INTERNO
Luciana Pareja Norbiato
 
 

Um cheiro úmido, rocei um braço no outro após a chuva copiosa que me banhou por horas. O pé macilento de absorver tanta água, e estou longe... Eu queria me importar com as coisas, mas tudo que consigo é sentir a chuva fria e permitir seu toque, subtraindo a presença do guarda-chuva que oporia barreira. A chuva espanta as pessoas das ruas, é tudo o que espero: não quero ter de encarar meus conhecidos, pois não é hora de justificativas banais. Estou na chuva, ensopada, no meio da rua, e não há qualquer explicação para o fato além da minha vontade. Porque enquanto a chuva me força uma lucidez tátil, irrevogável e túrgida, esqueço um pouco do tanto que sofro, sem saber motivo. Eu simplesmente cansei de tentar segurar as estruturas frágeis de uma persona social que me esconde mais do que mostra, que não me ajuda a agarrar o que me é mais caro e me expõe sempre ridícula, mas não o ridículo inerente ao ser humano, portanto lírico. É a estupidez dos pequenos, dos medrosos, dos comedidos e bem-resolvidos dentro dos esquemas fúteis do mundo.

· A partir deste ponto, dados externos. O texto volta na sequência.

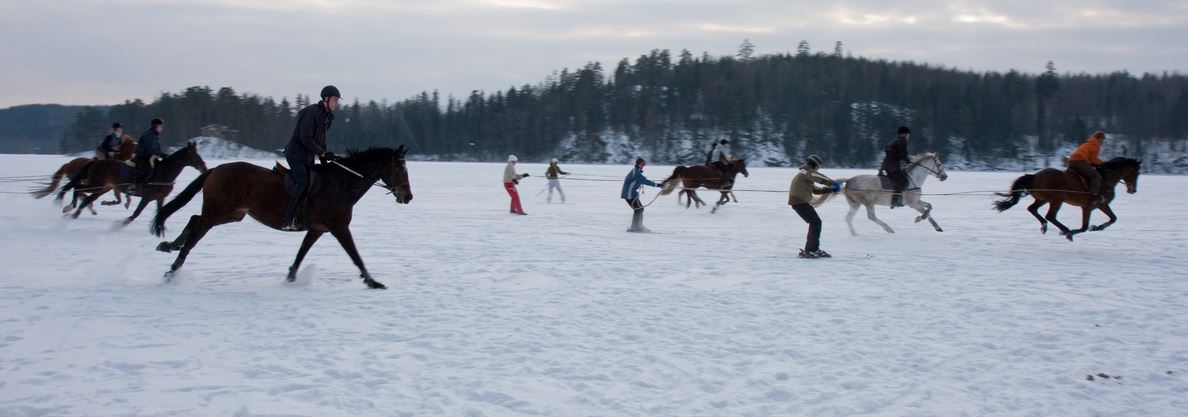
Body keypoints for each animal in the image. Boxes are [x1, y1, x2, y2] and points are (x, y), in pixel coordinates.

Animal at [55, 141, 209, 223]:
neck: (164, 173)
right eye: (193, 154)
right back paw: (69, 207)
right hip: (96, 184)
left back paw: (74, 213)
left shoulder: (160, 198)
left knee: (86, 197)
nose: (204, 167)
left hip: (102, 188)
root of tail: (95, 162)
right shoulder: (147, 197)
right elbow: (136, 212)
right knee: (78, 187)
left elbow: (159, 212)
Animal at [150, 145, 415, 288]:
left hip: (231, 214)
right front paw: (373, 282)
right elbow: (355, 255)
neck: (342, 183)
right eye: (399, 167)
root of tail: (216, 170)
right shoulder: (339, 227)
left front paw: (290, 278)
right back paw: (172, 269)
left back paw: (168, 246)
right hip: (218, 212)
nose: (408, 197)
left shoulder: (317, 229)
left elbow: (301, 253)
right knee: (196, 233)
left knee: (195, 219)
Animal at [822, 153, 950, 235]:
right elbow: (929, 207)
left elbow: (928, 211)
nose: (945, 176)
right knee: (871, 216)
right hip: (868, 202)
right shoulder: (913, 203)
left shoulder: (915, 203)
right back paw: (889, 229)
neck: (913, 179)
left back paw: (855, 234)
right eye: (939, 164)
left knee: (849, 218)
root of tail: (849, 180)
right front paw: (919, 219)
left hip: (855, 204)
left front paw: (936, 227)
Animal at [993, 155, 1140, 242]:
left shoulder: (1101, 205)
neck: (1106, 179)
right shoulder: (1088, 207)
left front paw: (1096, 227)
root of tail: (1034, 176)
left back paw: (1045, 226)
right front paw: (1072, 233)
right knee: (1050, 216)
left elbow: (1113, 218)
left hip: (1043, 199)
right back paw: (1065, 230)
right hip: (1056, 200)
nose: (1133, 190)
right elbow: (1084, 227)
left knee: (1032, 209)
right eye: (1136, 172)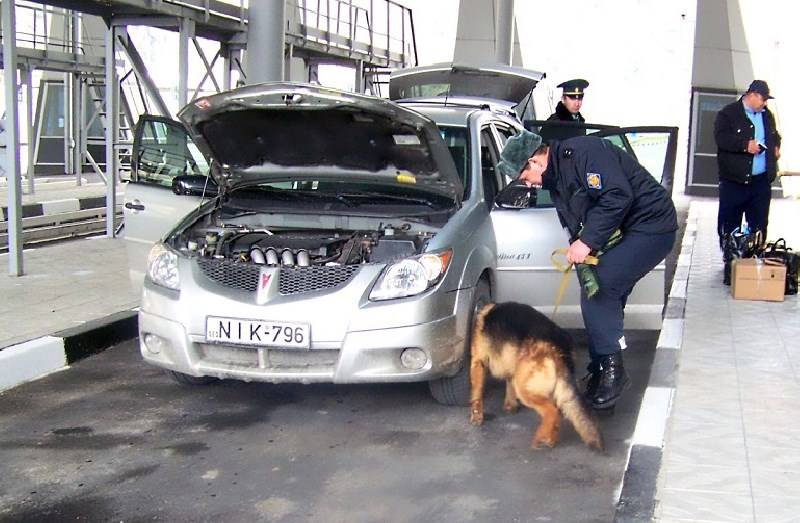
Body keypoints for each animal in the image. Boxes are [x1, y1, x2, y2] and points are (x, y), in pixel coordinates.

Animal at [466, 300, 604, 452]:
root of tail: (557, 347)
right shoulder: (511, 366)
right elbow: (509, 383)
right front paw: (510, 405)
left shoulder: (478, 363)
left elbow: (477, 392)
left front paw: (476, 415)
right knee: (557, 413)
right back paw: (550, 439)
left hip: (524, 388)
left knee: (551, 411)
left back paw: (539, 438)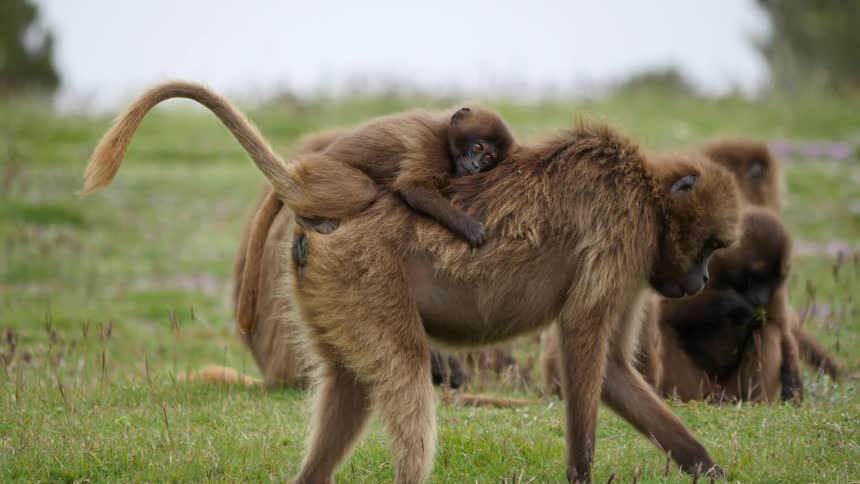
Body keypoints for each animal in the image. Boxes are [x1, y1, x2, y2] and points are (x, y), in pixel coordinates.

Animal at [81, 82, 742, 482]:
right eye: (712, 245)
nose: (698, 281)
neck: (645, 191)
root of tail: (327, 216)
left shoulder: (633, 266)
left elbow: (610, 372)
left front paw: (708, 467)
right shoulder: (618, 238)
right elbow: (579, 350)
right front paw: (580, 473)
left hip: (334, 298)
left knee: (351, 388)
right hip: (367, 281)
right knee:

Páro no boulevard, prédios enormes e imponenetes me circundam, com formas modernas a sugerir uma conivência muda, sem interesse, um "deixe ser" sem que eu precise usar subterfúgios ou argumentos. Como se eles não me olhassem (e de fato não me olham, eis o sinistro...). Chuva nos olhos valendo por lágrimas, silencio. Os cabelos grudam no rosto, beatifico-me, não há mais mundo, tudo acaba e começa em mim. Ouço todos os meus ruídos internos, me ouço plenamente, num contato próximo de mim para mim, colando minha pele com chuva no tempo imemorial das dores, eu que não faço a menor idéia de onde quero chegar antes de encontrar a morte. Não preciso de explicações. Sou tão eu agora.